İçerik ve hikaye anlamında bazı boşluklar bulunuyor
Konu ve ortamlar her ne kadar ilgi çekici olsa da, The Falconeer oyununun tutarlı bir hikaye anlattığını gözlemleyemedim. Hikaye, bölümlere ve görevi veren kişilere göre parçalanmış bir halde sunuluyor. Üstüne üstlük, hikaye açık bir dille anlatılmadığından ötürü bazı karmaşalara yol açabileceğini düşünüyorum. Her ne kadar bölümler ilerledikçe oyunun ve karakterlerin hikayesi bize daha fazla içerisine alsa da bu alanda beklediğim sunumu pek gördüğümü söyleyemem. Yine de sırların keşfedilmesi, dünyanın nasıl böyle bir hal aldığı gibi soruların yanıtlarını ve detaylarını öğrenmek için insanı etkileyen bir yapı mevcut.
The Falconeer oyununda bir geliştirme sistemi de yer alıyor. Bu sistemde, başardığımız görevlerin karşılığında aldığımız oyun içi paralarla ve çeşitli ödüllerle, şahinimizi geliştirebildiğimiz bazı unsurları satın alabiliyoruz. Bu unsurların arasında; yeni silahlar, zırhlar, çeşitli görsel ögeler ve mutajen olarak adlandırılan geliştirici maddeler yer alıyor. Yalnız, yazının üst kısımlarında belirttiğim gibi bu unsurları satın almak için kazandığımız parayı kazanmamız konusunda bir tutarsızlık mevcut. Görevin zorluğunun karşılığını her zaman doğru miktarlarla alamıyoruz. Oyundaki başarısızlıklarımızın neticesinde bölümleri tekrarlayıp karşılığında yeterli kazancı sağlayamamak can sıkabiliyor.
Görsel açıdan çizgi film tarzındaki grafiklere sahip bir yapım The Falconeer. Şahsi olarak her ne kadar bu tarzdaki grafiklerden sıkılmış olsam da bu oyunda gayet başarılı sonuçlarını gördüm. Uçsuz bucaksız bir deniz görselliği, atmosfer koşullarıyla iç içe geçirilerek oldukça iyi yansıtılmış bu oyunda. Şahinimiz tarafından çıkarılan seslerin atmosfere katkı sağladığından bahsetmiştim. Seslendirmeler için aynı olumlu izlenimleri edindiğimi pek söyleyemeyeceğim fakat oyunun genel yapısını düşündüğümde bu durumun fazla sorun teşkil edeceğini düşünmüyorum. Oynanış sırasındaki seslendirmelerin tonlamaları da o kadar fena değil açıkçası.

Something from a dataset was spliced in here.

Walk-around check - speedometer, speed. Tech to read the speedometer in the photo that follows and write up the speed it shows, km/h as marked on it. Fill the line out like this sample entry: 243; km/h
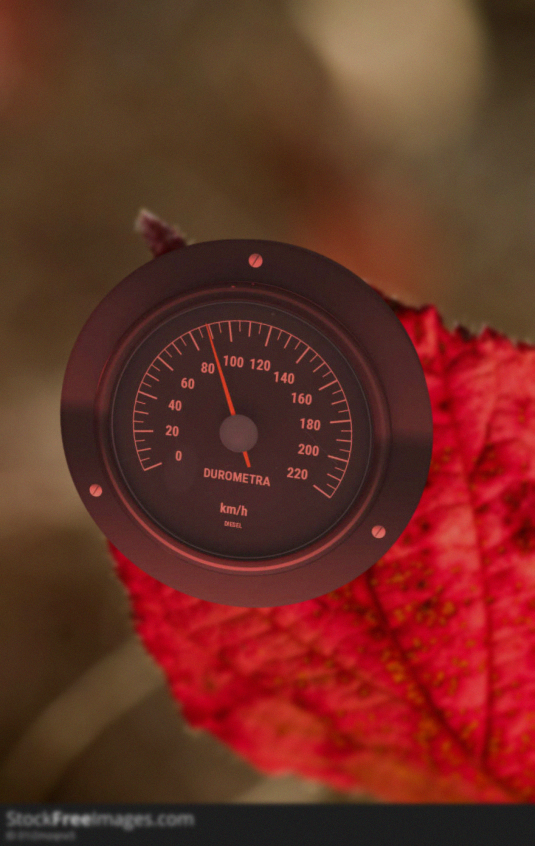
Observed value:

İnceleme yazısının son cümlelerine gelirken, sıklıkla rastlamadığımız türden bir yapımın karşımızda olduğunu tekrarlamak istiyorum. Tek bir geliştirici tarafından geliştirilen bu The Falconeer, çığır açıcı bir yapıyı barındırmasa dahi denenmeyi hak ediyor. Oyunun ödüllerindeki tutarsızlıklar, görevleri kaybetmenin usandırıcı olması ve genel itibariyle biraz sabır isteyen bir yapıyı barındırması ise herkesin hoşuna gitmeyen etkenlerden olacaktır. Bu arada, yan görevlerde hedef gösterilmemesi gibi durumlar da oyunculara bazı zamanlarda sıkıntılı anlar yaşatabilir.